Excerpted passage:
+ + +
Ken Druse's passion for gardening has always been the unmistakable force behind each of his books. Now, with The Passion for Gardening, Druse writes about this inspiration, the underlying spirit that is shared by all gardeners. This is not a simple how-to book, but a why-to. Why do we garden? And how are our lives immeasurably enriched by the process? As the world around us grows more chaotic each day, Druse, in rich and thoughtful prose, reminds us to slow down, put a trowel to the earth, and consider the wonders and healing powers of tending a garden. Gardening, he tell us, is an antidote for today's hectic pace.
In The Passion for Gardening, Druse meditates on the issues close to heart of all gardeners: the notions of giving back and of conservation, of taking risks and the creative process of collaborating with nature and one's community. Along the way, he introduces us to a variety of extraordinary gardeners and their gardens, revealing how they have cultivated their natural spaces and, in turn, have themselves been transformed in the process. Druse visits ten remarkable gardens, including a Michigan landscaper's 60-acre natural habitat, a West Coast garden inspired by "the Japanese aesthetic," and Chanticleer, a delightful public estate on Philadelphia's Main Line that Druse dubs "a paradise in progress." Of particular note is a special section on Druse's own garden, including an unprecedented view of nature's contribution through the seasons that provides us with a deeper understanding of how gardens truly live. With more than 250 dazzling color photographs, as well as practical advice on replanting shrubs and trees, creating garden paths and sculptures, and controlling pests naturally, The Passion for Gardening is an inspirational and intimate look at gardening for a lifetime.

Details

  • Title Ken Druse: The Passion for Gardening: Inspiration for a Lifetime
  • Author Kenneth Druse
  • Binding Hardcover
  • Edition 1st
  • Pages 256
  • Volumes 1
  • Language ENG
  • Publisher Clarkson Potter Publishers, New York, New York, U.S.A.
+ + +
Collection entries
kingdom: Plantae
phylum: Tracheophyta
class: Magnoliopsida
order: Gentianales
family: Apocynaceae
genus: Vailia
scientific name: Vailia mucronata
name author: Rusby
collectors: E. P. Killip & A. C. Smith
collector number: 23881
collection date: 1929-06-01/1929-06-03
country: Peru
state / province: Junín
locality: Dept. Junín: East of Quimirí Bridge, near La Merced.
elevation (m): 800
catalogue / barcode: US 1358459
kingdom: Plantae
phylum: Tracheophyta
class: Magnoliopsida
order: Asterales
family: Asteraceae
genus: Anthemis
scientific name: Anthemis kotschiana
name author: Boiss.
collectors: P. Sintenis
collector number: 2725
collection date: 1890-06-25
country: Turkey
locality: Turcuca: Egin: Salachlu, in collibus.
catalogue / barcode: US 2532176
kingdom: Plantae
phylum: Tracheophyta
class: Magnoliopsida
+ + +
Tasks:
a: In the book description, rewrite the stretch from "Ken Druse's passion" through "today's hectic pace.", renaming "trowel" to "spade".
b: Please condense the paragraph of the book description that begins "Ken Druse's passion for gardening" into a shorter version that keeps its main facts.
c: Resume the book description from where it stops.

Responses to the tasks:
a:
Ken Druse's passion for gardening has always been the unmistakable force behind each of his books. Now, with The Passion for Gardening, Druse writes about this inspiration, the underlying spirit that is shared by all gardeners. This is not a simple how-to book, but a why-to. Why do we garden? And how are our lives immeasurably enriched by the process? As the world around us grows more chaotic each day, Druse, in rich and thoughtful prose, reminds us to slow down, put a spade to the earth, and consider the wonders and healing powers of tending a garden. Gardening, he tell us, is an antidote for today's hectic pace.

b: Ken Druse's passion for gardening drives all his books. In The Passion for Gardening, he writes about the spirit that all gardeners share. The book is a why-to rather than a how-to: it asks why we garden and how the process enriches our lives. As the world grows more chaotic, Druse urges readers to slow down, work the earth, and consider the wonders and healing powers of tending a garden, which he calls an antidote for today's hectic pace.

c:
  • Date October 28, 2003
  • Illustrated Yes
  • ISBN 9780517707883 / 0517707888
  • Weight 2.97 lbs (1.35 kg)
  • Dimensions 11.5 x 8.6 x 0.88 in (29.21 x 21.84 x 2.24 cm)
  • Library of Congress subjects Gardens, Gardening
  • Library of Congress Catalog Number 2002014144
  • Dewey Decimal Code 635

Excerpt

Recreation for a Lifetime

I met a young horticulturist at a botanical garden recently, and we spent several minutes chatting about the plants she helped to tend. We were meeting on common ground-as two garden lovers-and we both chattered on excitedly, sharing ideas about culture and information about little-known species that we'd both learned to love. But when she mentioned that she grew one of these species on the windowsill of her parents' house, where she lives, and that she hoped someday to have a garden of her own, I suddenly felt every one of my fifty-plus years. I wondered how she viewed me, dreading the idea that she saw me as a contemporary of her father (which I was). I wanted to seem cool, but then I had an awful thought: Good God, I've got houseplants older than this girl!

I mentioned this encounter to my friend Jill Hagler, who is halfway in age between me and the young gardener. "It's just a state of mind," she assured me. "All gardeners are young at heart." And it's true: all the gardeners I know always seem to have one foot in the future, wondering what gifts they' ll get from the garden tomorrow, next week, and next year. Gardening truly is a lifetime recreation, one that can keep us fresh and on our toes (or on our knees) until the end of our days.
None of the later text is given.